YOUR INSTRUCTIONS - Return the records starting at the line that contains "At which category" and ending at the line that contains "What is the difference between the values", both included, copied verbatim.

EXERCISE MATERIALS -

== Segment start ==

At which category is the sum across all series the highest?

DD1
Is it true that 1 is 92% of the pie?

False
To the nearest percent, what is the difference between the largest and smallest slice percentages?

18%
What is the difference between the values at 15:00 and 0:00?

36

== Segment end ==
== Segment start ==

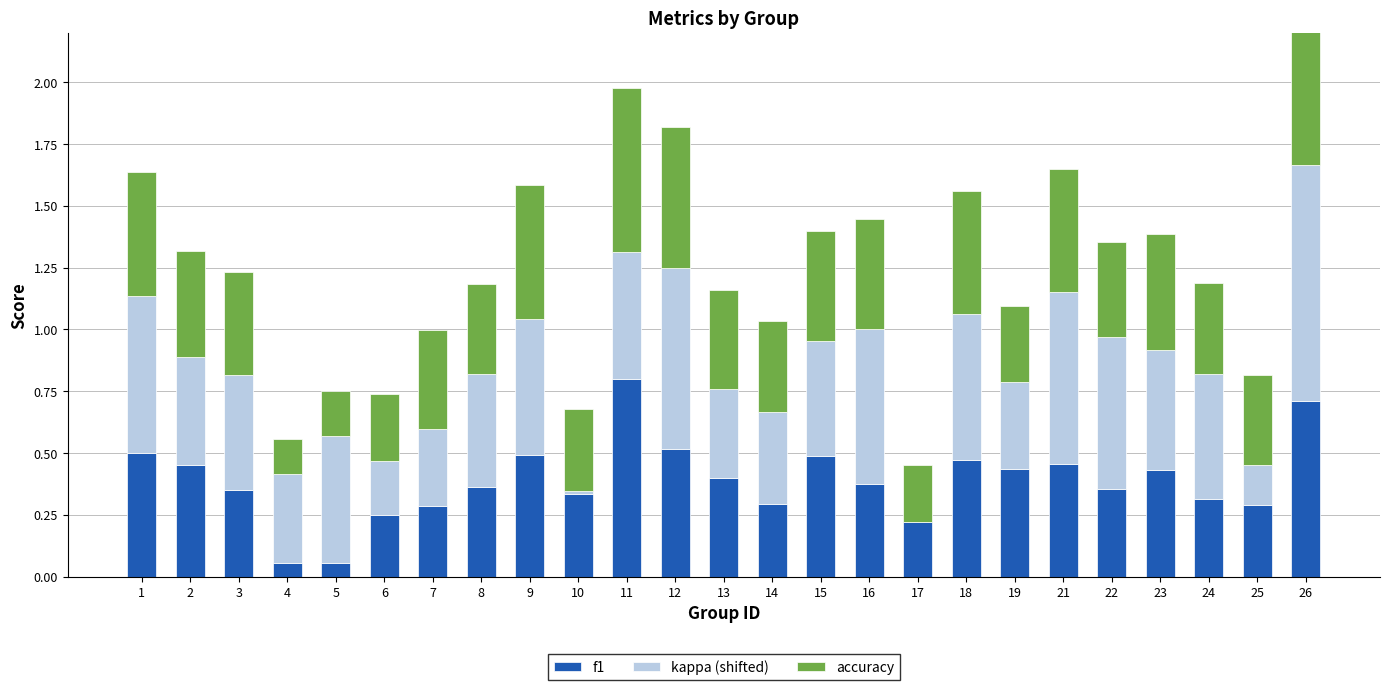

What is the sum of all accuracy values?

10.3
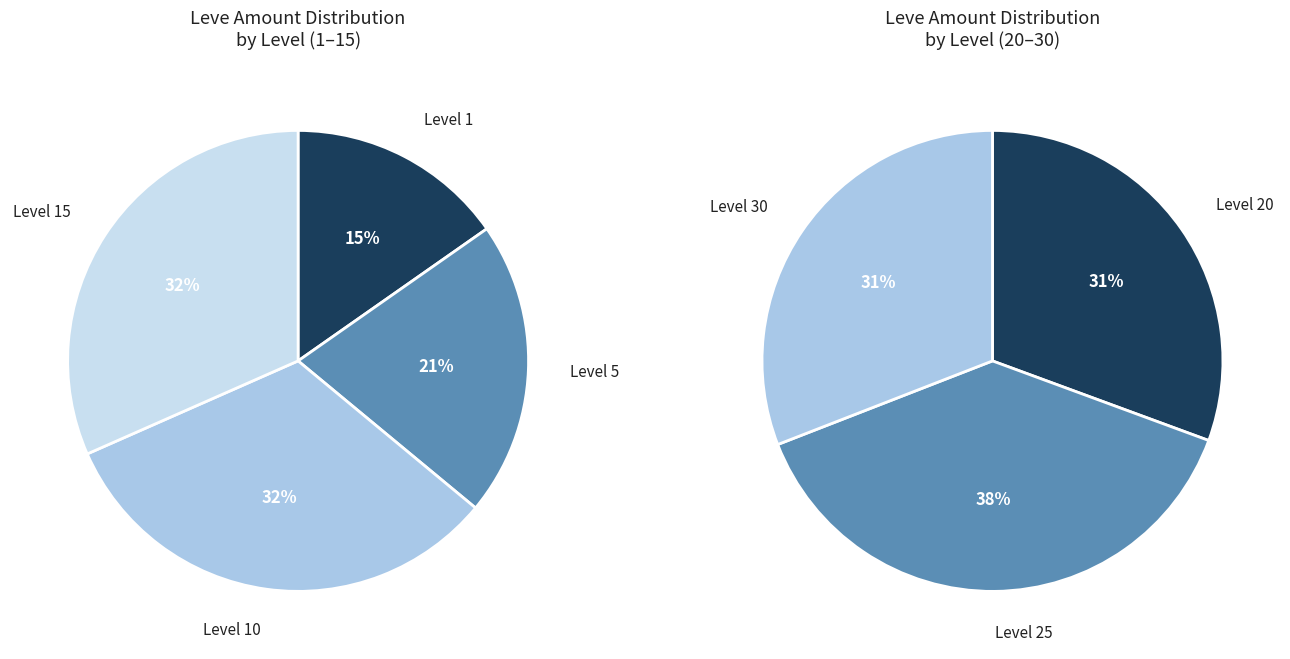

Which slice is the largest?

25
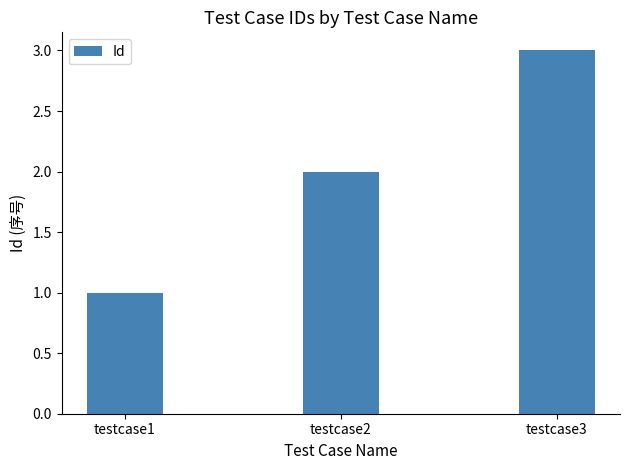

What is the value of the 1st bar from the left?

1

== Segment end ==
== Segment start ==

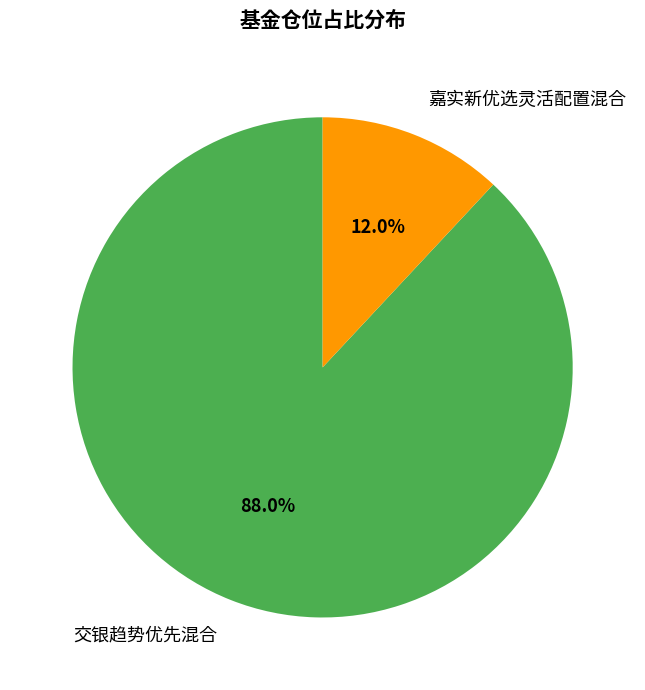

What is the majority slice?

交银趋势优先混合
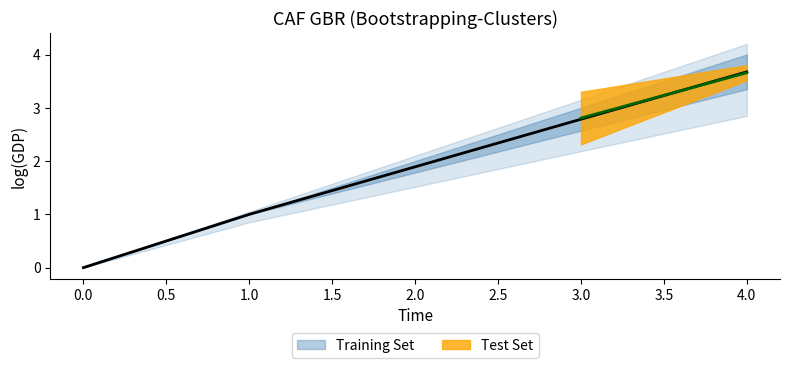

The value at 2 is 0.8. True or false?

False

== Segment end ==

SOLUTION -
At which category is the sum across all series the highest?

DD1
Is it true that 1 is 92% of the pie?

False
To the nearest percent, what is the difference between the largest and smallest slice percentages?

18%
What is the difference between the values at 15:00 and 0:00?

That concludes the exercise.